• **To do**:
Pick out each line below that contains the string "keypoints", and copy those lines.

• **Information shown**:
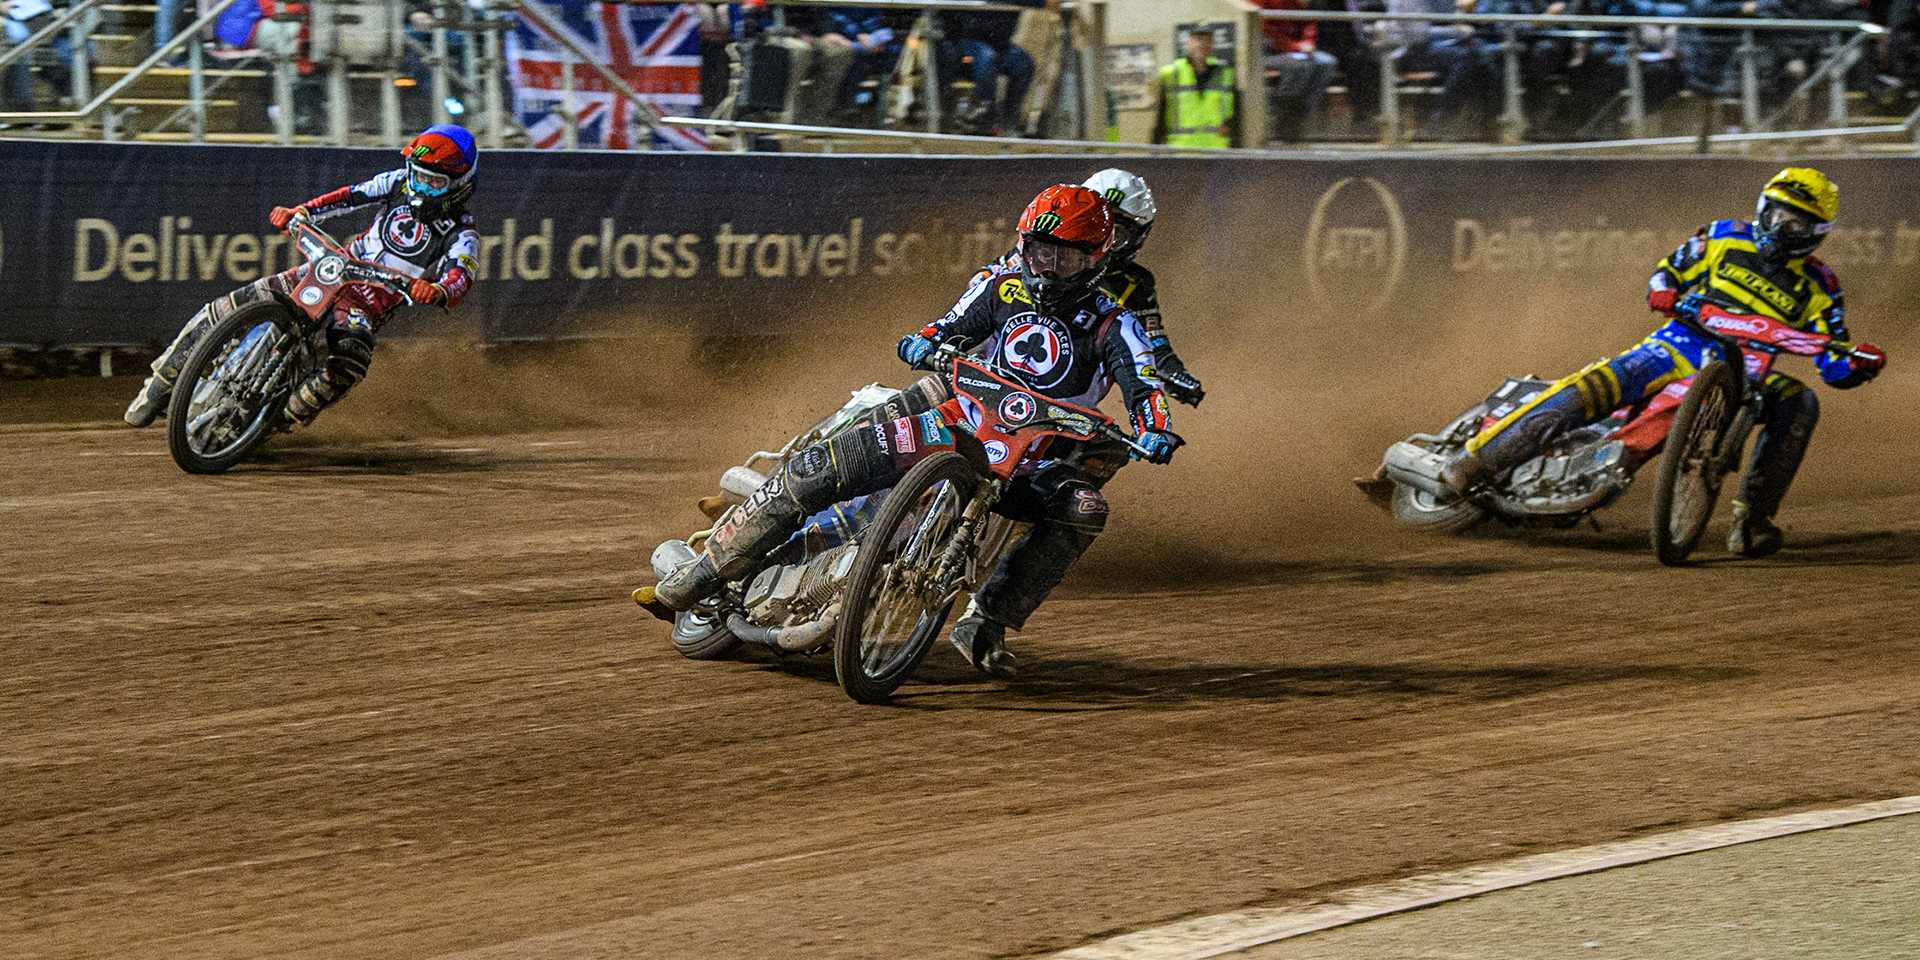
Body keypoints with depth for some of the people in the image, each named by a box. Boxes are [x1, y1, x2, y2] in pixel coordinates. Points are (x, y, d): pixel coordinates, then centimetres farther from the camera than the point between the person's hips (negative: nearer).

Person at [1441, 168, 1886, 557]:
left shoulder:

• **Expected answer**:
Body keypoints with depth for some of the people in the image, each named by a box. Boxes are [x1, y1, x2, y2] in pixel coordinates. Points are (x, y, d): pixel coordinates, then centimetres farther from the camera than the point between the person's hips (negative: nearer).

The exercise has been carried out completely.